8. Five Days in London: May 1940 by John Lukacs
The author tells us that in these five days WW2 could have been lost save for the determination of Churchill. Our army was in retreat and on the point of destruction at Dunkirk. The country was blissfully unaware of how bad things were. It is fascinating how the author reports government surveys of daily morale. Never again will the populace be so ignorant on an imminent peril. The book asks the whys and what ifs. Why did Hitler halt his army before its work was done? Why did he turn on Russia. What if we had accepted peace terms as Halifax counselled? One is left thanking God that we were led by a man who realised that it would be better to go down fighting than to submit to tyranny. We stood alone save for the help of our Empire. The USA was giving no help with the former bootlegger, Kennedy as its London ambassador. The writings of Churchill and Halifax do not tell us the inside story of those darkest days. This book does. My only criticism is his final comparison of Churchill to Canute seeking to hold back the tide. Canute's action was to show he could not withstand the force of the creator. Churchill did hold back the tide of Hitler. Without Churchill the second half of the 20th century would have been very very dark.
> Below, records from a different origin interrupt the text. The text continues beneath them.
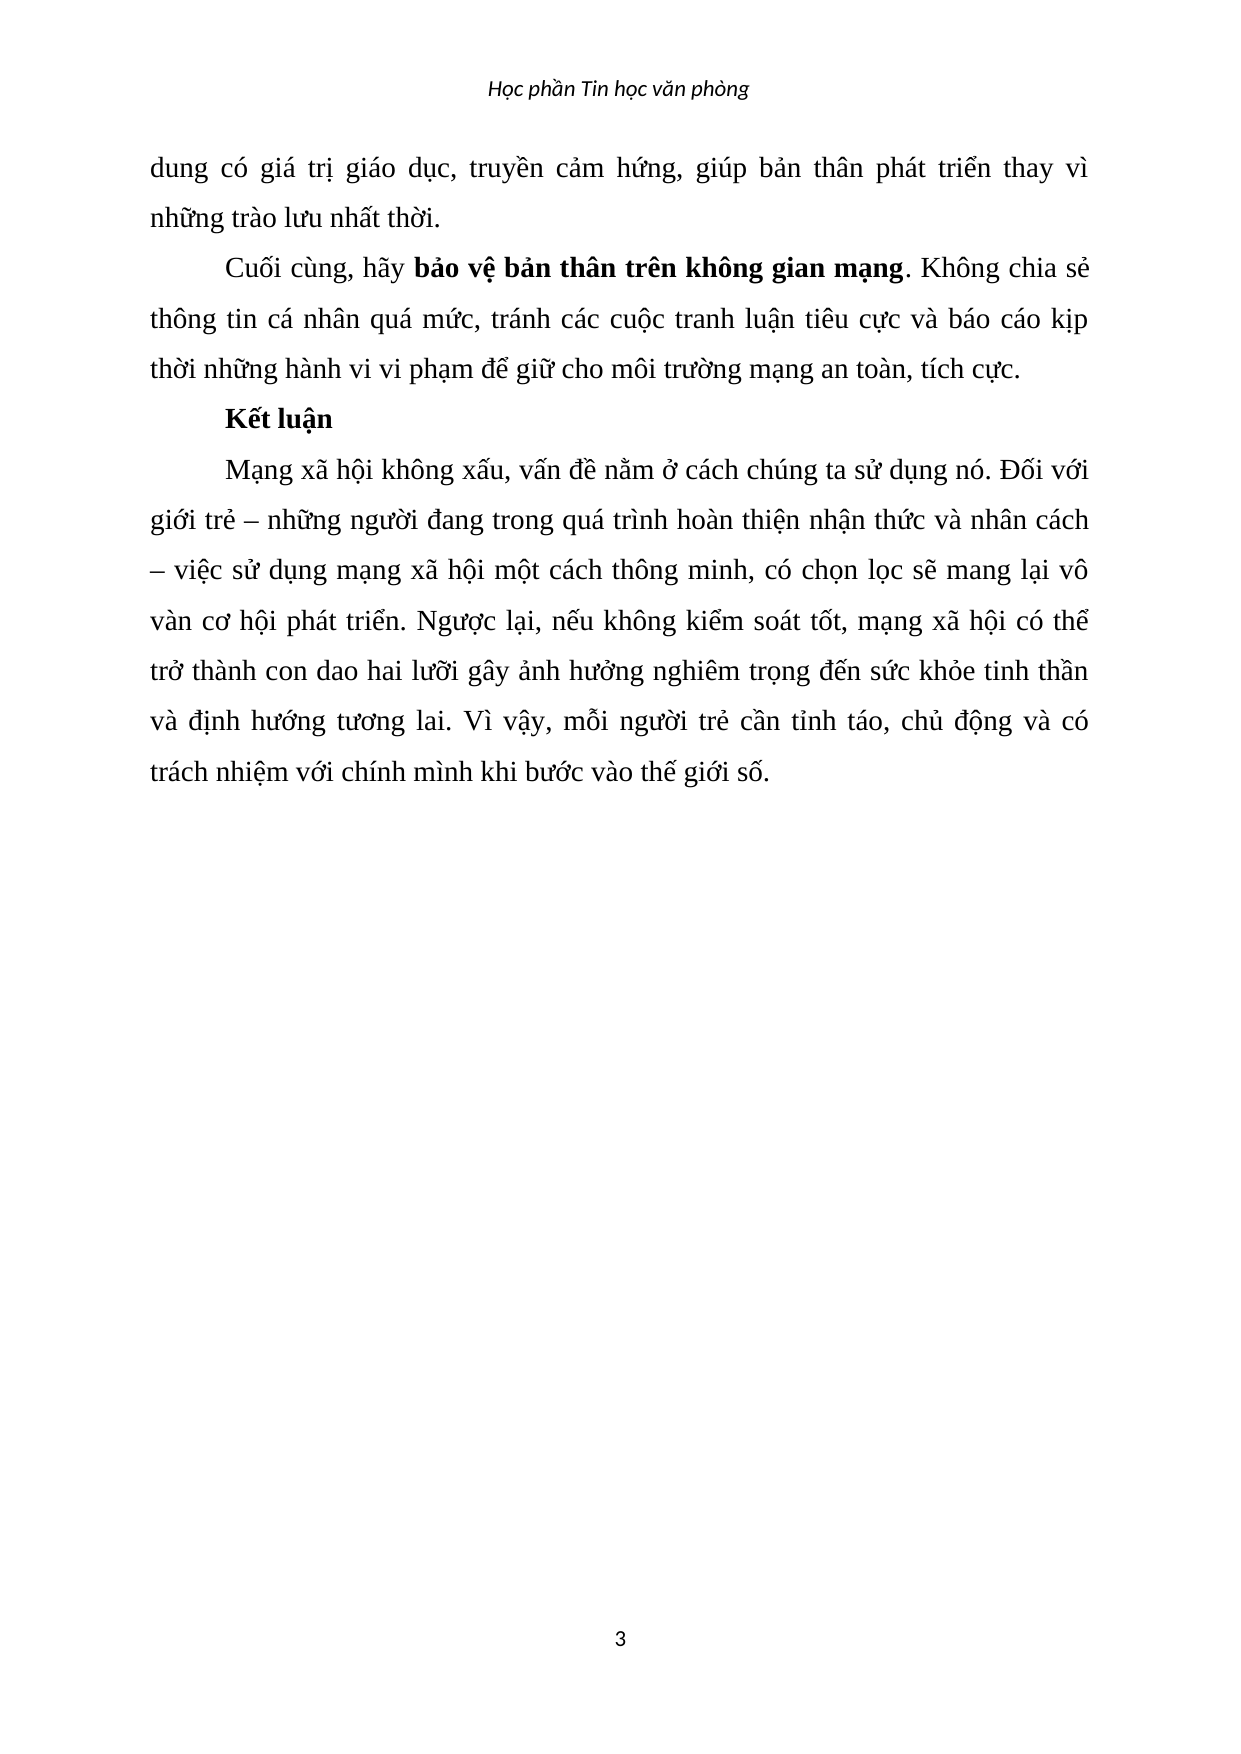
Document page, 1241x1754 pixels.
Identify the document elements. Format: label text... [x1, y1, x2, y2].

text Mạng xã hội không xấu, vấn đề nằm ở cách chúng ta sử dụng nó. Đối với giới trẻ – những người đang trong quá trình hoàn thiện nhận thức và nhân cách – việc sử dụng mạng xã hội một cách thông minh, có chọn lọc sẽ mang lại vô vàn cơ hội phát triển. Ngược lại, nếu không kiểm soát tốt, mạng xã hội có thể trở thành con dao hai lưỡi gây ảnh hưởng nghiêm trọng đến sức khỏe tinh thần và định hướng tương lai. Vì vậy, mỗi người trẻ cần tỉnh táo, chủ động và có trách nhiệm với chính mình khi bước vào thế giới số. [150, 452, 1090, 787]
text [150, 150, 1090, 234]
text Kết luận [150, 402, 1090, 435]
text Cuối cùng, hãy bảo vệ bản thân trên không gian mạng. Không chia sẻ thông tin cá nhân quá mức, tránh các cuộc tranh luận tiêu cực và báo cáo kịp thời những hành vi vi phạm để giữ cho môi trường mạng an toàn, tích cực. [150, 251, 1090, 385]
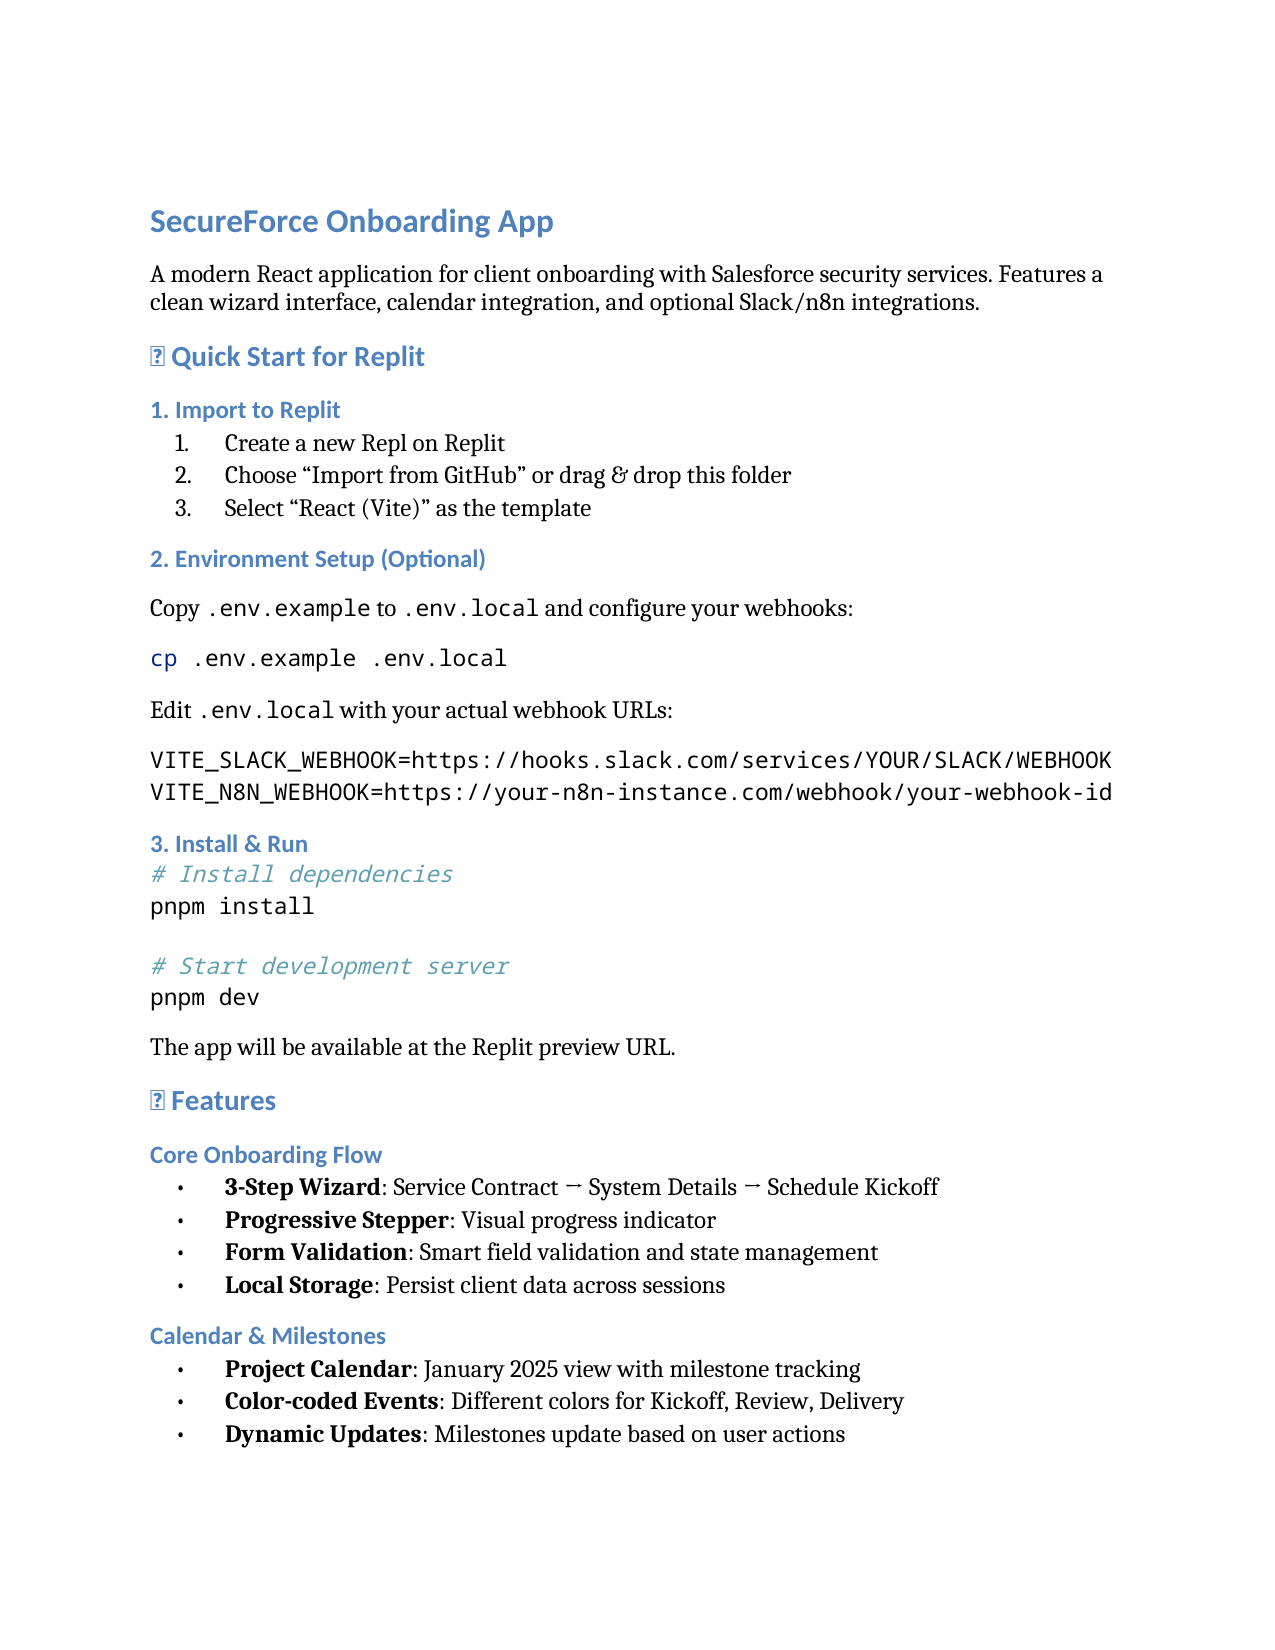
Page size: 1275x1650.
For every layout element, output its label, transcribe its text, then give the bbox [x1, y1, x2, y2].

list Progressive Stepper: Visual progress indicator [175, 1206, 1125, 1234]
subtitle 🚀 Quick Start for Replit [150, 338, 1125, 373]
text Copy .env.example to .env.local and configure your webhooks: [150, 592, 1125, 624]
list 3-Step Wizard: Service Contract → System Details → Schedule Kickoff [175, 1173, 1125, 1202]
text # Install dependencies pnpm install # Start development server pnpm dev [150, 858, 1125, 1012]
subtitle 1. Import to Replit [150, 394, 1125, 425]
subtitle Core Onboarding Flow [150, 1139, 1125, 1169]
list Create a new Repl on Replit [175, 428, 1125, 457]
list Dynamic Updates: Milestones update based on user actions [175, 1419, 1125, 1448]
list Color-coded Events: Different colors for Kickoff, Review, Delivery [175, 1387, 1125, 1416]
text Edit .env.local with your actual webhook URLs: [150, 694, 1125, 726]
subtitle 3. Install & Run [150, 828, 1125, 858]
list Choose “Import from GitHub” or drag & drop this folder [175, 461, 1125, 490]
list Local Storage: Persist client data across sessions [175, 1271, 1125, 1299]
list Form Validation: Smart field validation and state management [175, 1238, 1125, 1267]
text cp .env.example .env.local [150, 642, 1125, 674]
subtitle 2. Environment Setup (Optional) [150, 543, 1125, 574]
subtitle SecureForce Onboarding App [150, 200, 1125, 241]
subtitle Calendar & Milestones [150, 1320, 1125, 1351]
text The app will be available at the Replit preview URL. [150, 1033, 1125, 1062]
text VITE_SLACK_WEBHOOK=https://hooks.slack.com/services/YOUR/SLACK/WEBHOOK VITE_N8N_WEBHOOK=https://your-n8n-instance.com/webhook/your-webhook-id [150, 744, 1125, 807]
list Select “React (Vite)” as the template [175, 493, 1125, 522]
list Project Calendar: January 2025 view with milestone tracking [175, 1354, 1125, 1383]
text A modern React application for client onboarding with Salesforce security services. Features a clean wizard interface, calendar integration, and optional Slack/n8n integrations. [150, 259, 1125, 317]
subtitle 🎯 Features [150, 1082, 1125, 1118]
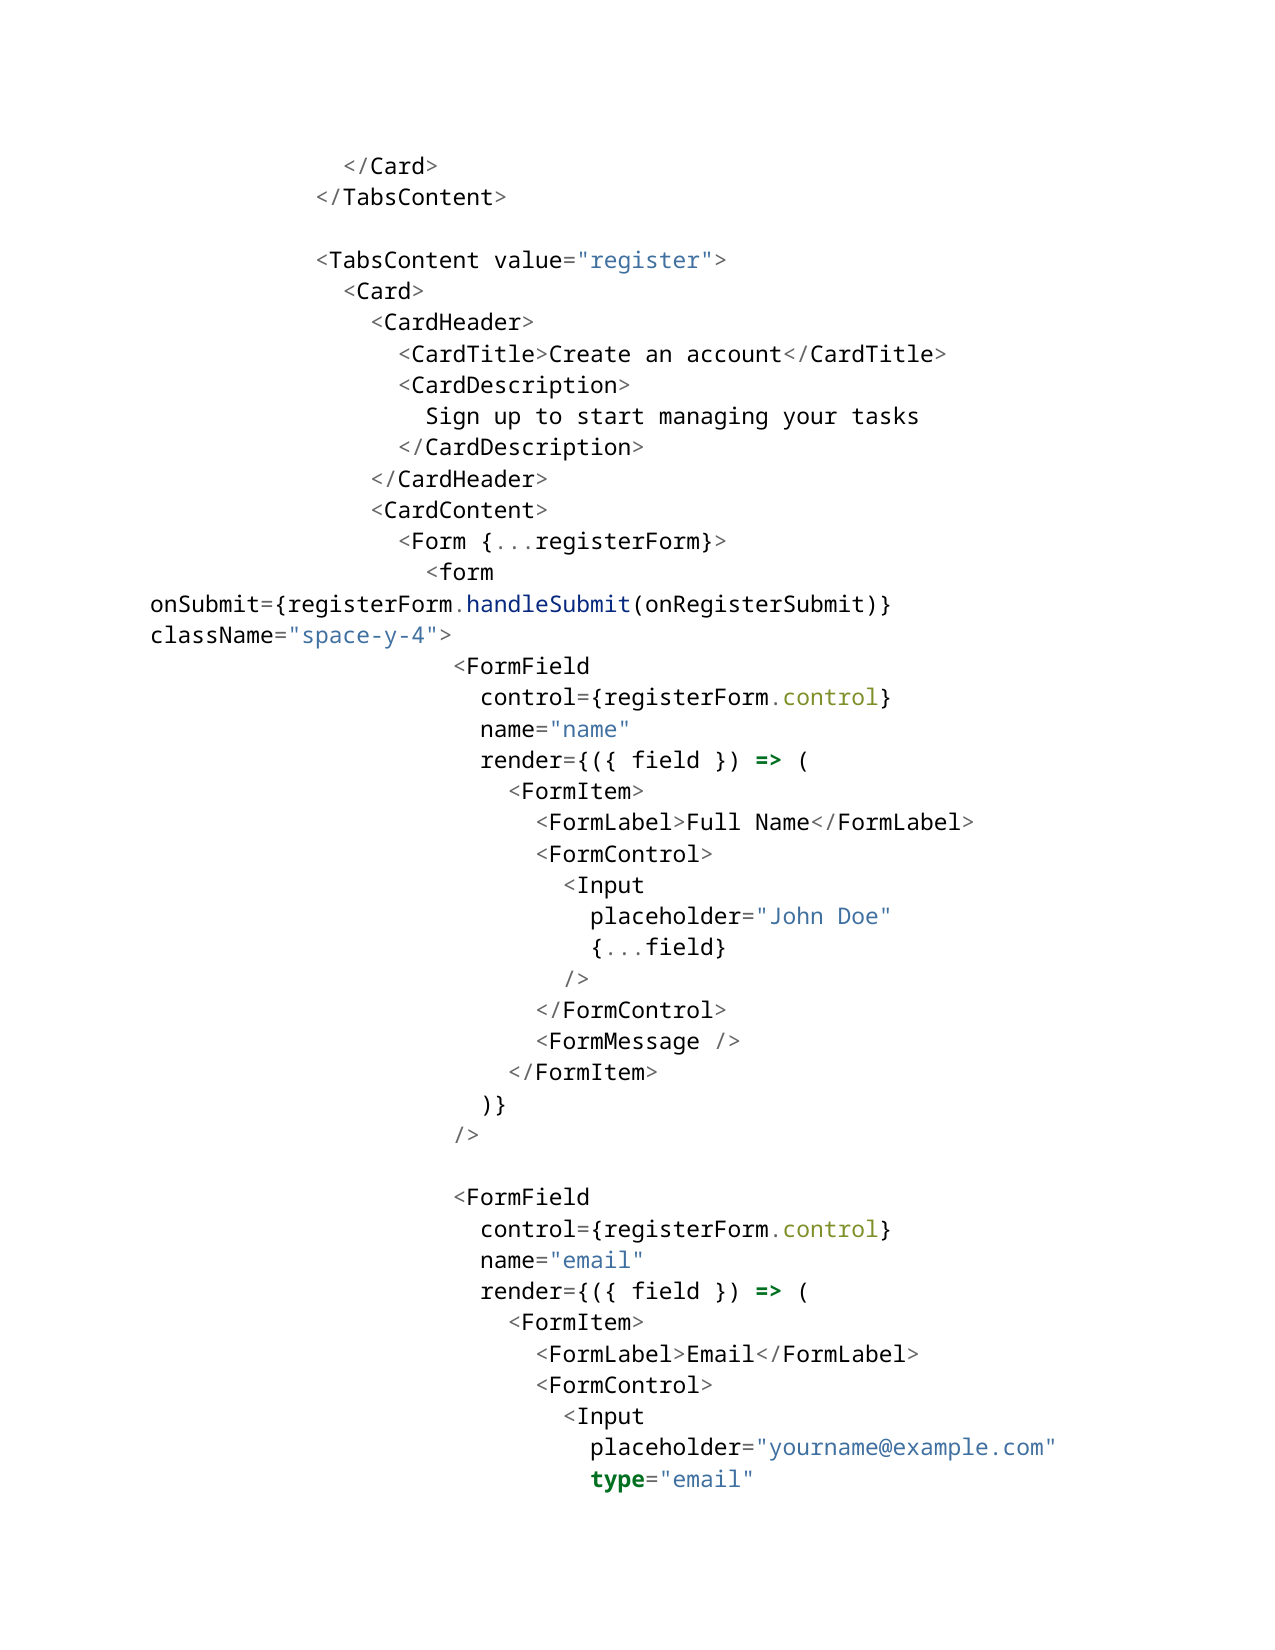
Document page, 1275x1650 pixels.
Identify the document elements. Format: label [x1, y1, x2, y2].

text [150, 150, 1125, 1494]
9. From Kabul with Love by Howard Harper
From 1954 when he went to Pakistan as a missionary, until his father's death in 1976, New Zealander, Howard Harper corresponded with his father in New Zealand. Their letters provide an unusual form of missionary biography. After a few months studying Urdu, Howard decides the way ahead is to move to the UK and study to become a doctor despite not having the academic requirements to enter medical school. Eight years later, qualified as a doctor and married to Monika a German nurse, they drive back to Pakistan, seeing en route the possibility of work in Afghanistan. Stan, Howard's pharmacist father is a great support with godly counsel and finances despite the sadness of separation from his wife. In 1966, after three years in Pakistan, the family, with their first daughter, move to Kabul. His work is mainly ophthalmic so later that year the family is in England for more study and in 1967 Howard is awarded the Diploma of Ophthalmology. The family return to Kabul with a second daughter. Howard's background and original support was from Christian Brethren but in Afghanistan the work involved people from different backgrounds and while the family were on leave in New Zealand in 1969 tensions arose so Howard returned briefly alone. The whole family then came to England by sea for Howard to take the FRCS qualification. Monika and their three daughters flew back to Kabul but in late 1970 Howard once again drove to Afghanistan. After two years of medical work his mission wanted him to resign. The letters do not give details but it is the same time that the government demolished the only church building allowed in the country. THe family were expelled but after the coup which removed the Afghan king, they managed to return for less than a year before their second expulsion. Instead they served in Iran for two years. Stan Harper died in 1976 so there the letters end but the epilogue chapter tells how after the fall of the USSR Howard set up eye care programmes with the governments of four former Soviet republics and resumed work in Afghanistan.